It has become commonplace to note that travel literature reveals more about authors and and their contexts than about the place(s) that they visit. This remarkable book, however, manages to bring fresh perspectives not only to the study of travel literature as a genre but also to Indo Persian society and culture in the early modern world. The authors provide detailed treatments of accounts of travel between the Ottoman Empire, Iran, and Mughal India. The accounts are all placed in proper context, extensively paraphrased or quoted, and compared with each other, in a manner that gradually makes readers familiar with the genre. The book focuses on illuminating the nature of this "Indo-Persian" cultural world.

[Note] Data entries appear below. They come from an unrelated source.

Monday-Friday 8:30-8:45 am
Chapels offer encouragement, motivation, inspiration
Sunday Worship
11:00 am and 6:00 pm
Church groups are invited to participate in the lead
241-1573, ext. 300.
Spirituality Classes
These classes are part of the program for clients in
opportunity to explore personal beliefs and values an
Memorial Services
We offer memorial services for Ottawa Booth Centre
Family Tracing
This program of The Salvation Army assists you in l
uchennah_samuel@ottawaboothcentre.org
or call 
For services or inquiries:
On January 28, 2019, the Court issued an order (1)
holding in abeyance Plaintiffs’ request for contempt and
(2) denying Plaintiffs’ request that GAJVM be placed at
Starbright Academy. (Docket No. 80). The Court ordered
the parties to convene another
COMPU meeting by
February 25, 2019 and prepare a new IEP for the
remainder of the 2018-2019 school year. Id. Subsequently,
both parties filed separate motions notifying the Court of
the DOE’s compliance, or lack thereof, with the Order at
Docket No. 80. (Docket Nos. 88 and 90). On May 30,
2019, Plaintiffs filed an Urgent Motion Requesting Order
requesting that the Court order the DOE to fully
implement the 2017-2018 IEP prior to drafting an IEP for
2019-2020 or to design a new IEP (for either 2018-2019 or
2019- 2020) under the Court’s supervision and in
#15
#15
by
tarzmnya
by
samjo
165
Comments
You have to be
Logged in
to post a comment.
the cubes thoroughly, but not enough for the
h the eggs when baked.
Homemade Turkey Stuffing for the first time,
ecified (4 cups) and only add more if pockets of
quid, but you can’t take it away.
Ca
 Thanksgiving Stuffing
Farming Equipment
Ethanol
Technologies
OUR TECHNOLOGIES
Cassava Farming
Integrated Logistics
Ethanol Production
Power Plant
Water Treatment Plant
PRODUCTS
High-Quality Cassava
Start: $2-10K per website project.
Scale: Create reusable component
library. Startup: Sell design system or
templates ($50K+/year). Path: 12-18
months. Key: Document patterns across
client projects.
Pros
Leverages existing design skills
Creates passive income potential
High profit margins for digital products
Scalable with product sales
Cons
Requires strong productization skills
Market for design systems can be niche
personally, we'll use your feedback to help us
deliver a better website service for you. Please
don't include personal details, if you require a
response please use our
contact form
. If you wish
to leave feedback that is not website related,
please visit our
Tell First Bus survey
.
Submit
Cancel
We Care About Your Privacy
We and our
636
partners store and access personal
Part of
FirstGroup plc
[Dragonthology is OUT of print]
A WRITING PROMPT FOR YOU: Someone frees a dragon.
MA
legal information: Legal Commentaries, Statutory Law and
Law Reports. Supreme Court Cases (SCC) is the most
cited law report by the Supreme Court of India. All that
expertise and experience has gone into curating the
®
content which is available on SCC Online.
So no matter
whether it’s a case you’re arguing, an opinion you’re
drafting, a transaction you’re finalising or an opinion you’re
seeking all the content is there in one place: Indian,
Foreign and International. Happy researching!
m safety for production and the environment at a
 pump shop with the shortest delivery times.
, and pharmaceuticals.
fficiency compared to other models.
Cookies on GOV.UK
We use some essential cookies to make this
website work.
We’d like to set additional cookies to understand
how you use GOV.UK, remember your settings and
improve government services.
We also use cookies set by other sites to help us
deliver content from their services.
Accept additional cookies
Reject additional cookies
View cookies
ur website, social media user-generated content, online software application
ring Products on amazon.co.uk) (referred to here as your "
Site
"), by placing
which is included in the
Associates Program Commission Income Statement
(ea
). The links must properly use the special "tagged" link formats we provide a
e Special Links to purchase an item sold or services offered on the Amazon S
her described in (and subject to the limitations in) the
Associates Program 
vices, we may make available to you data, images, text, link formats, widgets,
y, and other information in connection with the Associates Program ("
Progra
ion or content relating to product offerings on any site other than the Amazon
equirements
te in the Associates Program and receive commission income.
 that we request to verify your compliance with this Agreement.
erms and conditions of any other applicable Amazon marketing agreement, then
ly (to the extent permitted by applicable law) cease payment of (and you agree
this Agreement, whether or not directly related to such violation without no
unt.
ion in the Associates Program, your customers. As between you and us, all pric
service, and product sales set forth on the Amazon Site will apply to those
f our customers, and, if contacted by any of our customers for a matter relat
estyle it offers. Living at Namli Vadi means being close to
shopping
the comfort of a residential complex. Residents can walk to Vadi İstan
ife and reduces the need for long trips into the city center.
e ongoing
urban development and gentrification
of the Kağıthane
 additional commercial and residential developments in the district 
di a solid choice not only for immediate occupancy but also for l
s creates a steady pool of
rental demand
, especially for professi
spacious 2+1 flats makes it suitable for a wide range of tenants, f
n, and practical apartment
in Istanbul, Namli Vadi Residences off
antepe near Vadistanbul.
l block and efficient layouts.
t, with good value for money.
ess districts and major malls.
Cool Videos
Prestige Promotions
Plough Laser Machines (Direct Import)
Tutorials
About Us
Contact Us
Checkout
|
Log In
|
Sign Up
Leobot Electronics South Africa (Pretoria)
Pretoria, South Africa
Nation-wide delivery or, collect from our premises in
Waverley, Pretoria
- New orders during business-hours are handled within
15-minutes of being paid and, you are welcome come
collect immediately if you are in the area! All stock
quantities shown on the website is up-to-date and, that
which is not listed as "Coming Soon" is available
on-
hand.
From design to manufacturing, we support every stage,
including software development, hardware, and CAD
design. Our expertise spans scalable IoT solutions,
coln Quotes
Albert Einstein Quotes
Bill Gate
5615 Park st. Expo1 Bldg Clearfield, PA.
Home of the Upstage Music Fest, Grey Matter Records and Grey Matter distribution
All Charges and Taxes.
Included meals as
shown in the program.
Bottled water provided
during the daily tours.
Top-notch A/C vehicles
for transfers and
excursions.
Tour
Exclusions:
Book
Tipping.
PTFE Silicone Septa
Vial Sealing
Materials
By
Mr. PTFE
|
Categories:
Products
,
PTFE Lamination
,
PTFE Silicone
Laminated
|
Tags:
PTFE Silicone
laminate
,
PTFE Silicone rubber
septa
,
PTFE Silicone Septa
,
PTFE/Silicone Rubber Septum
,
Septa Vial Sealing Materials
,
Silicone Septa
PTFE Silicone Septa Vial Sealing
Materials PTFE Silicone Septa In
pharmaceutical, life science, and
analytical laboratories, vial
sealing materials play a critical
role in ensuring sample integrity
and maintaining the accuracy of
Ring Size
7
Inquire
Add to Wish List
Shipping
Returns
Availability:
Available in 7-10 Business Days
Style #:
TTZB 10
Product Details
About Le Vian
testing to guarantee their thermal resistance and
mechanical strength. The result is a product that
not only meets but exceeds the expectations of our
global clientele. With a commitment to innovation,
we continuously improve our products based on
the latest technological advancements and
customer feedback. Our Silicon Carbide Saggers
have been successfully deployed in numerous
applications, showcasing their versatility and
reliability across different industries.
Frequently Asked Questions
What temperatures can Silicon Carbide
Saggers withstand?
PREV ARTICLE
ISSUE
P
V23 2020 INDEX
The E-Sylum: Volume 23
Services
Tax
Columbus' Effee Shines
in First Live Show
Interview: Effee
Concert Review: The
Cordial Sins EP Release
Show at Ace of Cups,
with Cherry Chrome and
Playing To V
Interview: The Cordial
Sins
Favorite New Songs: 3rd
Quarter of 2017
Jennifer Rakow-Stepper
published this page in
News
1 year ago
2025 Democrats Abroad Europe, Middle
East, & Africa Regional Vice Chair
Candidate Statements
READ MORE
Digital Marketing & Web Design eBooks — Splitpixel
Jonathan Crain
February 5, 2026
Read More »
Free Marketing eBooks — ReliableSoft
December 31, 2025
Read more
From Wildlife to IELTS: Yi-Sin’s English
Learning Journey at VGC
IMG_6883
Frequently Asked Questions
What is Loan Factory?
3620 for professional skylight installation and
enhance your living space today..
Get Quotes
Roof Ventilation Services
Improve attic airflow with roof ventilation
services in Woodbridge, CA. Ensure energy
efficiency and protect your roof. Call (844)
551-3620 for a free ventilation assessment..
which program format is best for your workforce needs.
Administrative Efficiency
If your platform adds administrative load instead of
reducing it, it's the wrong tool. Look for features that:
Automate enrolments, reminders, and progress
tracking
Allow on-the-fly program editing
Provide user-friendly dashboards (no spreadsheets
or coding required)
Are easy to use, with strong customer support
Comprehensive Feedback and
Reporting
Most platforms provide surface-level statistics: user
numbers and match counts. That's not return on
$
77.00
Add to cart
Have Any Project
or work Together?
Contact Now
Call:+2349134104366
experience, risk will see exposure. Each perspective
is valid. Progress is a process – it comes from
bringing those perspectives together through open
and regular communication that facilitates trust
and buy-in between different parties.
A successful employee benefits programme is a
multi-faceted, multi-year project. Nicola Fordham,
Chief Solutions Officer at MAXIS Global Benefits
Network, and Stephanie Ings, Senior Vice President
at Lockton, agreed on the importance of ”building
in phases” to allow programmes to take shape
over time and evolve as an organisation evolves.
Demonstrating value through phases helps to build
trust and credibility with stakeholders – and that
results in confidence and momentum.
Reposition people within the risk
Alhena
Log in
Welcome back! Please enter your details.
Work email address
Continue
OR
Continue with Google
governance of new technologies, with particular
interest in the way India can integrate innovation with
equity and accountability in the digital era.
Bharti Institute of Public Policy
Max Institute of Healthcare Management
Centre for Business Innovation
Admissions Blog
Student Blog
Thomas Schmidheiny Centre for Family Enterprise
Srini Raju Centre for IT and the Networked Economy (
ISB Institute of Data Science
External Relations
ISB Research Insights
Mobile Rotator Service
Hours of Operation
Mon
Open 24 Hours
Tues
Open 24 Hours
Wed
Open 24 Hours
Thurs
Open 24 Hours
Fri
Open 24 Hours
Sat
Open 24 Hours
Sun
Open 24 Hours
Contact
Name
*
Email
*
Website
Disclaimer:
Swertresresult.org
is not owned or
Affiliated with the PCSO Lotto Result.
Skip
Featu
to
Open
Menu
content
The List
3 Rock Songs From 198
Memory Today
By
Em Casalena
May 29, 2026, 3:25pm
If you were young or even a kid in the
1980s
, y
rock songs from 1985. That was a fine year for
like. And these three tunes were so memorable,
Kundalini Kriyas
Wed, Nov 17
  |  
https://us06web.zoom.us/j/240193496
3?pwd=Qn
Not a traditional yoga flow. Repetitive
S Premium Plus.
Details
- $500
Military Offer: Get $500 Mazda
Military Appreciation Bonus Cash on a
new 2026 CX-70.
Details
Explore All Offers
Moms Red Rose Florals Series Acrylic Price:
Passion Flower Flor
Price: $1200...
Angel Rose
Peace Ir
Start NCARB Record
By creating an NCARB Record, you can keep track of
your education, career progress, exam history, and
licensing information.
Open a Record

The authors delve into the travelers' lives, their careers, their vicissitudes of travel, and their attitudes toward the "other." In this book, however, the "other" is not a static, absolute term, even for the travelers. Rather, the travelers reveal a deeply nuanced, complex and even paradoxical view of "self" and "other." On the one hand, the great Islamic empires of the Ottomans, Safavids, and Mughals shared a remarkable degree of cultural and institutional continuity. Persian was the language of [End Page 161] courtiers, and Arabic served as a lingua franca in all aspects of Islamic scholarship. Thus, scholars and courtiers shared a medium of discourse, as well as a corpus of "classic" texts that shaped their education and cultural norms. Courts across the region were familiar territory for scholars, poets, courtiers, and bureaucrats seeking employment. A large number of the travelers to India were spurred by just such opportunities. Islam was also a significant common feature, implying not only a shared literature and scholarship but also shared devotional practices and a shared sense of historical past and identity.

On the other hand, the travelers also reveal distinct hierarchies of power and cultural preferences within their common Indo-Persian world. A country's political strength typically elicited greater respect from the travelers; Mughal India, in particular, fluctuated in stature from 1400 to 1800. The accounts also evince a more nebulous sense of "centrality" based on cultural capital. In its heyday, Mughal India attracted scholars and litterateurs, creating a virtual "brain drain" from Safavid Iran. However, the fact that the historical Islamic sites were located in the Iranian and, more especially, Ottoman empires accorded them a prestige that the Mughals, reigning over a majority Hindu society, never could match.

It is remarkable what was shared and not shared in this Indo-Persian world. Travel literature—in both the theoretical discussions and the glimpses into the authors' own motivations, assumptions, preferences, and complaints—brings this world alive. Indo-Persian Travels enables this corpus of travel literature to illuminate the social, cultural, and intellectual history of the period.